___ TEXTO DE REFERÊNCIA
Publicado sábado, 01 de novembro de 2025





Com quase oito anos dedicados ao serviço público, Jéssica Nayara Lima, atua como servidora da Prefeitura de Guaxupé (MG), lotada desde o início no setor funerário. Aprovada em concurso para serviços gerais, ela foi designada para o cemitério municipal, onde permanece desde então. Sua rotina revela os bastidores de uma profissão marcada por silêncio, dor e resiliência.

O dia a dia começa cedo, com a verificação de sepultamentos agendados, análise das condições dos túmulos e, em alguns casos, exumações para reutilização de espaços. “Tem muito túmulo que precisa de reforma, e às vezes a família acaba fazendo gavetas de emergência no mesmo dia”, explica. Além disso, Jéssica cuida da limpeza dos velórios e da organização dos espaços para receber novas famílias. “Já deixo tudo preparado para a chegada do próximo. É estranho falar, mas é a realidade.”
______
___ MATERIAL FORNECIDO
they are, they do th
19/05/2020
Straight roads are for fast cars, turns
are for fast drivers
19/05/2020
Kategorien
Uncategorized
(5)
______
**INSTRUÇÕES DA TAREFA**
Segundo o texto sobre o setor funerário, para qual função Jéssica Nayara Lima foi aprovada em concurso? Este material provém de outra fonte.

**RESPOSTA À TAREFA**
Para serviços gerais.